═══ Ausgewählter Text
Gindia wurde von drei Projektilen aus den Dienstwaffen der Polizei getroffen und dabei schwer, aber nicht akut lebensbedrohlich verletzt. Die Staatsanwältin wertet seine Darstellung als reine Schutzbehauptung: Selbst als er bereits verletzt am Boden lag, hätte sich der 48-Jährige nicht ergeben, sondern nach dem Rucksack gegriffen, den er umgehängt hatte und in dem sich eine voll funktionsfähige Handgranate befand, die er - so der Vorwurf der Anklägerin - zünden wollte. Das hätten zwei couragierte Beamte verhindert, denen es - wie der Anklageschrift zu entnehmen ist - "trotz heftiger Gegenwehr des Angeklagten gelang, dessen Arme zu fixieren".
Urteil am 27. April
Die Verhandlung ist auf zwei Tage anberaumt. 13 Zeugen und fünf Sachverständige sind geladen. Das Urteil, in dem es für Gindia um zehn bis 20 Jahre oder lebenslang sowie den Widerruf seiner offenen lebenslangen Freiheitsstrafe geht, soll am 27. April fallen.
══════
═══ Datensätze
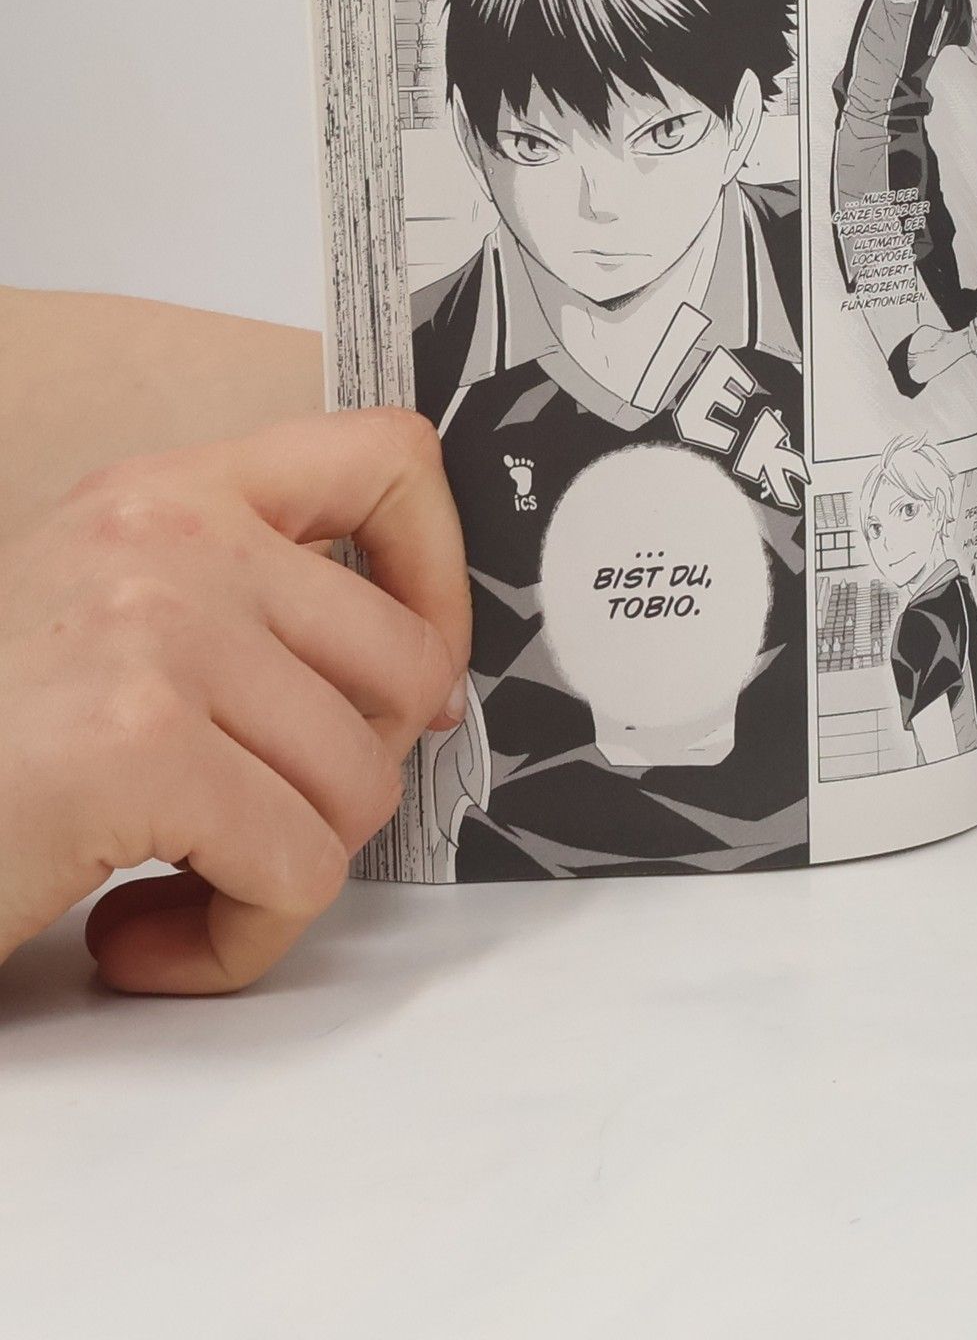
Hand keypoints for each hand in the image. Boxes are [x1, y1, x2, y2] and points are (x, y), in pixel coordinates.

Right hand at [0, 409, 469, 994]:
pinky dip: (237, 939)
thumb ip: (254, 612)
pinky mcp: (138, 746)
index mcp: (168, 492)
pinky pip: (298, 874)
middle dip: (352, 776)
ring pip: (363, 785)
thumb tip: (433, 682)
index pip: (390, 458)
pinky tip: (137, 934)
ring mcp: (156, 632)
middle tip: (258, 811)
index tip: (416, 666)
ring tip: (178, 877)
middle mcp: (168, 537)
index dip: (442, 574)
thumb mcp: (113, 624)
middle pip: (408, 663)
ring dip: (283, 871)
══════
- **Was zu tun ist**
**1.** Liste alle Zahlen auf, die im Text über den Prozess gegen Gindia im Absatz ab „Die Verhandlung ist auf zwei Tage anberaumt“ vorkommen. Gib zu jeder Zahl an, worauf sie sich bezieht.
**2.** Nimm den Text über den Prozess gegen Gindia nach seinem letzten Satz wieder auf und führe ihn weiter.
Die Datensätze haben eine andere Herkunft als der Text.

- **Lösungen**
**1.**
- zwei: Tage, auf die die Verhandlung anberaumt ist
- 13: geladene Zeugen
- fünf: geladene Sachverständige
- zehn und 20: Jahre, zwischen denen die mögliche Freiheitsstrafe liegt
- 27: Tag im April, an dem das Urteil fallen soll

**2.**
Den Schwurprozess - eine allfällige Einspruchsfrist gegen die Anklageschrift läuft in wenigen Tagen ab - wird Richter Georg Olschak leiten. Sollte es zu einem Schuldspruch kommen, könnte der in der Justizgeschichte bisher nicht da gewesene Fall eintreten, dass ein Straftäter zwei Mal lebenslang ausfasst. Auf Mord sieht das Strafgesetzbuch zehn bis 20 Jahre oder lebenslang vor - unabhängig davon, ob der Tatbestand vollendet wurde oder es beim Versuch geblieben ist.